Uniting these various directing strategies, Wagner et al. conceptualized a coumarin-based cage which could be modified with various organelle directing groups [49]. In this case, the amino group of DEAC was modified with a terminal alkyne group, to which a variety of azide-bearing directing groups were attached by copper-catalyzed click chemistry. The utility of this strategy was demonstrated again with both sphingosine and arachidonic acid, which were successfully targeted to the mitochondria (with the TPP group mentioned above), the lysosome (with a tertiary amino group), the plasma membrane (with a sulfonate group), or the ER (with a perfluorinated group).

The fluorescence of the coumarin molecule as a cage is often considered as an advantage, as it permits to monitor the cellular uptake and the proper subcellular localization of the caged lipid before uncaging. However, in some cases the sensitivity of the coumarin cage toward light is so high that imaging the caged compound in live cells—even at the lowest laser power—is sufficient to uncage a portion of the lipid and to perturb the experiment.
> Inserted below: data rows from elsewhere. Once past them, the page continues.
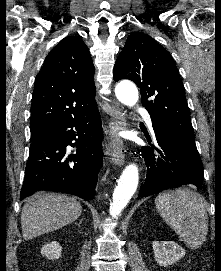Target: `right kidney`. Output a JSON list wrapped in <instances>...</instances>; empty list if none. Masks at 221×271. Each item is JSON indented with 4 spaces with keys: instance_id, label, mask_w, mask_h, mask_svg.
<instances>
[{
    "instance_id": "1",
    "label": "right kidney",
    "mask_w": 221,
    "mask_h": 271,
    "mask_svg": "<svg viewBox=\"0 0 221 271\" xmlns=\"http://www.w3.org/2000/svg\"><path fill=\"white\" fill-rule=\"evenodd\" d=\"M62 245L59 241H51V243H46L41 247L42 255L48 257V259H59L61 257Z\"/></svg>"
}]
</instances>
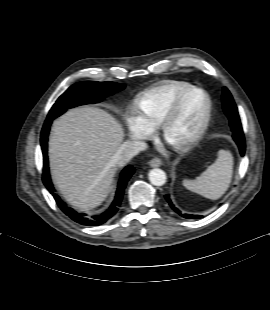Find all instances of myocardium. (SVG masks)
<instances>
[{
    "label": "myocardium",
    "mask_w": 270,
    "mask_h": 310,
    "mask_svg": "<svg viewBox=\"0 0 270 310\" xmlns=\"http://www.w3.org/2000/svg\"><path fill=\"white\" fill-rule=\"evenodd\" d=\"M193 94L201 95L205 101L203 114L197 128L192 133L184 137H181L172 142H168L167 136L172 122L179 113L184 102L188 99L189 96ZM211 113H212V100L210 95L202 88L190 87L181 94H179L168 108L167 112L165 113L163 119L159 124L160 136L162 140L167 142L174 150L178 152H185L191 149L202 139V137L207 131L211 119Z\"/></svg>",
    "instance_id": "myocardium-1"
}]
</instances>
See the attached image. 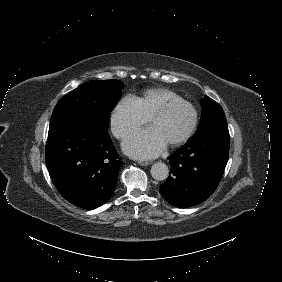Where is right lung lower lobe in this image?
Segmentation results:
<instances>
[{"instance_id": "obj_1", "label": "right lung lower lobe", "mask_w": 282, "mask_h": 282, "mask_svg": "<svg viewBox=\"0 0 282 282\" xmlns=\"http://www.w3.org/2000/svg\"><path fill=\"white\" fill-rule=\"evenodd\" d=\"M45 160L60 194L85 209L109 200L123 166L109 134L81 117L49 127Z\"/></svg>"}]
</instances>
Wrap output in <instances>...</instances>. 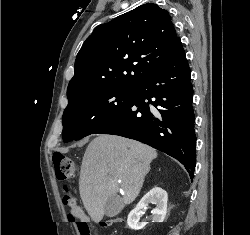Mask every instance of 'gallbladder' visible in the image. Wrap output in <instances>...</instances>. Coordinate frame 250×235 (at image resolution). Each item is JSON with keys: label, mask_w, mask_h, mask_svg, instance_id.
<instances>
[{"label": "gallbladder", "mask_w": 250, "mask_h": 235, "mask_svg": "<svg viewBox=\"0 0 250 235\" xmlns=\"http://www.w3.org/2000/svg\"><path fill=\"white\" fill-rule=\"evenodd\" d=\"M123 209V203L118 197L111 196L105 204V215L108 217L117 216Z\"/></svg>", "instance_id": "gallbladder-1"}]
</instances>
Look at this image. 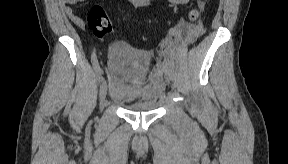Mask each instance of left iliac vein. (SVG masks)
Wrapping results in <instances>:
<instances>
[{
    "mask_svg": "<svg viewBox=\"0 0 288 164\" xmlns=\"http://www.w3.org/2000/svg\"><path fill=\"white\" fill-rule=\"evenodd\" d=\"M167 80L173 81L174 79H173V77L171 75H167Z\"/></svg>",
    "mask_w": 288,
    "mask_h": 164,
    "instance_id": "1",
    "label": "left iliac vein"
}]
</instances>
To solve this limitation, Gaur et al. dissociated the functions of uncaging and imaging into different units within the photoremovable group [50]. The covalent binding of a photolabile ortho-nitrobenzyl (ONB) cage and a rhodamine dyes delivered fluorescent cages only sensitive to high-energy wavelength light below 400 nm. Using this approach, they designed both a globally neutral cage that enters cells and endomembranes nonspecifically, and another bearing negatively charged sulfonate groups that selectively localized at the plasma membrane. These caged lipids were sensitive to 365 nm light uncaging and were proven to be resistant to other wavelengths.